The Greeks took family dysfunction to epic proportions in their myths, and keeping track of the nasty things the gods, humans, and demigods did to each other can make your head spin.  It seems fitting therefore that perennial Hollywood bad guy Fiennes yet again dons the fantasy villain robe, probably a Voldemort cast-off.  He wears villain roles like a second skin, but with this performance it seems like it’s wearing thin for him, and maybe he’s starting to get bored.  Fiennes is Oscar-nominated, and when he’s directed well, evil incarnate shines in the eyes of the villains he plays.  Not here.  The audience can only wince as one of the great Shakespearean actors of our time mutters such cringe-worthy gems as “Let’s have some fun” to Zeus after he has an absolutely inexplicable change of heart and decides to help his brother defeat Kronos.  Cue the bad special effects.

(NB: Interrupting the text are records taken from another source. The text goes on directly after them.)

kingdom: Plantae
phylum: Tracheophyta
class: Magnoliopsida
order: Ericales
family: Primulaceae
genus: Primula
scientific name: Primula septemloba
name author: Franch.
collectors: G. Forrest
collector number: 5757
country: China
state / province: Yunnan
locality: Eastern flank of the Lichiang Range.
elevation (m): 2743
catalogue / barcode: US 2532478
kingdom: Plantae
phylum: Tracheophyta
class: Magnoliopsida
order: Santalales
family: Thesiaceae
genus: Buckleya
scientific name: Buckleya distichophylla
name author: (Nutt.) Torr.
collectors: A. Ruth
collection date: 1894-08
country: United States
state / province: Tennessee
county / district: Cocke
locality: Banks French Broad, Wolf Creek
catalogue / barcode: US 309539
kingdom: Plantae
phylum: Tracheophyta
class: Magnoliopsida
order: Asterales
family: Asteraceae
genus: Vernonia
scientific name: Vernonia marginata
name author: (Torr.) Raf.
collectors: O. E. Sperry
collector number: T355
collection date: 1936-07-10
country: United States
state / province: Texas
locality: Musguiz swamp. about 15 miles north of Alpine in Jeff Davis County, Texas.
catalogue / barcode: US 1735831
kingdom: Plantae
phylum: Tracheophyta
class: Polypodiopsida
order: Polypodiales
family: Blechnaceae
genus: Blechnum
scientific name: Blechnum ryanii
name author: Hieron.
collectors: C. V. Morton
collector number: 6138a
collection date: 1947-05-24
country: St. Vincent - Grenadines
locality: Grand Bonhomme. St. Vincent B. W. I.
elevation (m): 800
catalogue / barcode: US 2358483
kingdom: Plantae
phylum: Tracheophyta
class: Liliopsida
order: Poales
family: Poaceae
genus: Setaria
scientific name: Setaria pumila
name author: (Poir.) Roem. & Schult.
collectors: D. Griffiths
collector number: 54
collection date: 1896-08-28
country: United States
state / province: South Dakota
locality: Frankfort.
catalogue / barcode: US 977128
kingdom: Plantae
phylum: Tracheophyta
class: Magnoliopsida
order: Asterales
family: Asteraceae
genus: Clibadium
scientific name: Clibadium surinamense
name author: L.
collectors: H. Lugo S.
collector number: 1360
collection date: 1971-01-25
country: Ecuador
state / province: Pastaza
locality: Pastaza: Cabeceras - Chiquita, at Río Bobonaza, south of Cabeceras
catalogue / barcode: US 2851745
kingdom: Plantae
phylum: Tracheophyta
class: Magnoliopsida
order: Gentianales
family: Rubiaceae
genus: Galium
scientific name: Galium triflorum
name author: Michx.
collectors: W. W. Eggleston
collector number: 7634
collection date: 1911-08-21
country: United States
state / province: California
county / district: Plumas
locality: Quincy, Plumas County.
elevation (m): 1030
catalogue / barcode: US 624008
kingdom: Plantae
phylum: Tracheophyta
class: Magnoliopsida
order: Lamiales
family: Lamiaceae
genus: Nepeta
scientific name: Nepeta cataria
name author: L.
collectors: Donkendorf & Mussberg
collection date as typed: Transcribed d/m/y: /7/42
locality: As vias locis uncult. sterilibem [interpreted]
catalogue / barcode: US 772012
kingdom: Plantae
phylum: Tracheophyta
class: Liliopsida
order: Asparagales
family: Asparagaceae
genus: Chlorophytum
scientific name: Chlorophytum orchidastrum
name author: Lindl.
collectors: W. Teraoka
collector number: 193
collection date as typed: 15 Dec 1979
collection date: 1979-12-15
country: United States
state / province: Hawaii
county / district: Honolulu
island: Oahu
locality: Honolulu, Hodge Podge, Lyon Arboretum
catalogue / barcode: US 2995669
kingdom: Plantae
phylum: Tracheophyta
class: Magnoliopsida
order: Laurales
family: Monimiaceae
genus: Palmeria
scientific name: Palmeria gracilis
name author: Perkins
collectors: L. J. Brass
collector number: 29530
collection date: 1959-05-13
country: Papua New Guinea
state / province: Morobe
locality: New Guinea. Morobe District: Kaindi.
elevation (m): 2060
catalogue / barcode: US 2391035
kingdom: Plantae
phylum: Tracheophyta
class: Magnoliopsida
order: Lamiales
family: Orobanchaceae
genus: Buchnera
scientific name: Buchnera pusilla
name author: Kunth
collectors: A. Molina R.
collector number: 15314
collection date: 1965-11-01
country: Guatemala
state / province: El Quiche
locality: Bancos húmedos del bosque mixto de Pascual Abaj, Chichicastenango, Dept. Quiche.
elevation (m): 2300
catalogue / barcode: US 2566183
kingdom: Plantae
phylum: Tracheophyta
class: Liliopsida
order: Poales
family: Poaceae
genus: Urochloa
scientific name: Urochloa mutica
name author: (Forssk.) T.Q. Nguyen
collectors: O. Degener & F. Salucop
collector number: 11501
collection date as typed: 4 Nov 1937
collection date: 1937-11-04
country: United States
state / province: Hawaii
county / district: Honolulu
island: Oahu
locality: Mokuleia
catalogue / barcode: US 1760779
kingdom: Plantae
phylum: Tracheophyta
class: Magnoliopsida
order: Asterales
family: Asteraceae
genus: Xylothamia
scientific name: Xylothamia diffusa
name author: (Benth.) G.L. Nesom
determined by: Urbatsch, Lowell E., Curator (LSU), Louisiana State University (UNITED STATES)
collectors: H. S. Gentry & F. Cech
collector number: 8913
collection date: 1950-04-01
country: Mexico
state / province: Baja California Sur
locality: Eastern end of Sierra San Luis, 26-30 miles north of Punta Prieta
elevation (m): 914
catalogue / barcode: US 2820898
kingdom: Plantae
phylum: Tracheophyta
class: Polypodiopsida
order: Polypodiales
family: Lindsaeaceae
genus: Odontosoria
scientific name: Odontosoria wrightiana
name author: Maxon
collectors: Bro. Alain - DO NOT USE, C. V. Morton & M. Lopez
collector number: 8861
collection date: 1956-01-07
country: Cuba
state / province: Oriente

Ralph Fiennes bored out of his mind as the villain Hades:
he must have gotten one hell of a pay check

As he loses his powers Liam Neeson as Zeus is made up to resemble a Santa-Clause impersonation of Dumbledor and Gandalph the Grey.  Neeson is also Oscar-nominated, and it’s impossible for him not to invest himself in each role he performs with every ounce of his being.  He even manages a tear rolling down his cheek, but his heartfelt efforts are a lone cry in the wilderness of a cast and creative team who just don’t seem to care.  His talents are wasted here, unfortunately, and so are those of Rosamund Pike.  She has delivered admirable performances in other films such as the stellar An Education.  Her role is fairly significant and allows her to be more than eye candy, but unfortunately she has no chemistry with Sam Worthington.  Her big moment is a speech about humans having hope, but she sounds more like she’s stumping for Obama.  
The screenplay is a litany of Screenwriting 101 “don’t”s, right down to Perseus explaining to Zeus that his son is his reason for living and fighting.  Show, don’t tell, people.  As for Sam Worthington, he has a resume a mile long, but he remains as stony-faced throughout this film as a marble bust of the hero he portrays.
By the end, I was praying to the filmmaking gods, or anyone who would listen, really: please don’t let there be another sequel to this steaming pile of Zeus’ excrement.  
But who am I kidding?

Reel Mama's rating: Appropriate for 13 and up.  While there isn't any strong language or sexual content to worry about, the film's violence is very intense, though not gory or bloody.